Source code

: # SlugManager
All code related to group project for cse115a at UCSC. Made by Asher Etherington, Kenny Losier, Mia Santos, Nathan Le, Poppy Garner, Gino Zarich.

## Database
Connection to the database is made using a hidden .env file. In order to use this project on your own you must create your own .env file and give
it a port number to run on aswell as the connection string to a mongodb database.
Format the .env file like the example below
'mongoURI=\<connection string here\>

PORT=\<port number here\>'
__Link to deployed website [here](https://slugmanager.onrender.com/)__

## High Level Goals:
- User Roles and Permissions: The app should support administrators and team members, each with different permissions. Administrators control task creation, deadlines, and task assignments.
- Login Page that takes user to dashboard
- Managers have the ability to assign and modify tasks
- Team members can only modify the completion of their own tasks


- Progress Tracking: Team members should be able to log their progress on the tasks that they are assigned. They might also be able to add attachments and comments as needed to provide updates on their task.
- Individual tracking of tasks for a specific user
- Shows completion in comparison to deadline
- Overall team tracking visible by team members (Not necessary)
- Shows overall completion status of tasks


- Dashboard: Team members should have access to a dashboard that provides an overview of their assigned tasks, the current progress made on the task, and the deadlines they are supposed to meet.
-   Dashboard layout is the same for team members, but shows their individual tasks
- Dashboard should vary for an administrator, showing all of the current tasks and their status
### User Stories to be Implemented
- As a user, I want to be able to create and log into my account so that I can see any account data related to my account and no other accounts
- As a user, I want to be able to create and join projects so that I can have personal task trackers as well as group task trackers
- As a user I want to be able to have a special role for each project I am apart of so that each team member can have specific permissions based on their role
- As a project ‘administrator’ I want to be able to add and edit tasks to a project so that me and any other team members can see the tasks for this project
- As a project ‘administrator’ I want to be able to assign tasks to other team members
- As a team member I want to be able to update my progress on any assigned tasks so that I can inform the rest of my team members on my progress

::::

### What you should do
Using the listing above, retype each line exactly.

### Answer to this problem
Source code

: # SlugManager
All code related to group project for cse115a at UCSC. Made by Asher Etherington, Kenny Losier, Mia Santos, Nathan Le, Poppy Garner, Gino Zarich.

## Database
Connection to the database is made using a hidden .env file. In order to use this project on your own you must create your own .env file and give
it a port number to run on aswell as the connection string to a mongodb database.
Format the .env file like the example below
'mongoURI=\<connection string here\>

PORT=\<port number here\>'
__Link to deployed website [here](https://slugmanager.onrender.com/)__

## High Level Goals:
- User Roles and Permissions: The app should support administrators and team members, each with different permissions. Administrators control task creation, deadlines, and task assignments.
- Login Page that takes user to dashboard
- Managers have the ability to assign and modify tasks
- Team members can only modify the completion of their own tasks


- Progress Tracking: Team members should be able to log their progress on the tasks that they are assigned. They might also be able to add attachments and comments as needed to provide updates on their task.
- Individual tracking of tasks for a specific user
- Shows completion in comparison to deadline
- Overall team tracking visible by team members (Not necessary)
- Shows overall completion status of tasks


- Dashboard: Team members should have access to a dashboard that provides an overview of their assigned tasks, the current progress made on the task, and the deadlines they are supposed to meet.
-   Dashboard layout is the same for team members, but shows their individual tasks
- Dashboard should vary for an administrator, showing all of the current tasks and their status
### User Stories to be Implemented
- As a user, I want to be able to create and log into my account so that I can see any account data related to my account and no other accounts
- As a user, I want to be able to create and join projects so that I can have personal task trackers as well as group task trackers
- As a user I want to be able to have a special role for each project I am apart of so that each team member can have specific permissions based on their role
- As a project ‘administrator’ I want to be able to add and edit tasks to a project so that me and any other team members can see the tasks for this project
- As a project ‘administrator’ I want to be able to assign tasks to other team members
- As a team member I want to be able to update my progress on any assigned tasks so that I can inform the rest of my team members on my progress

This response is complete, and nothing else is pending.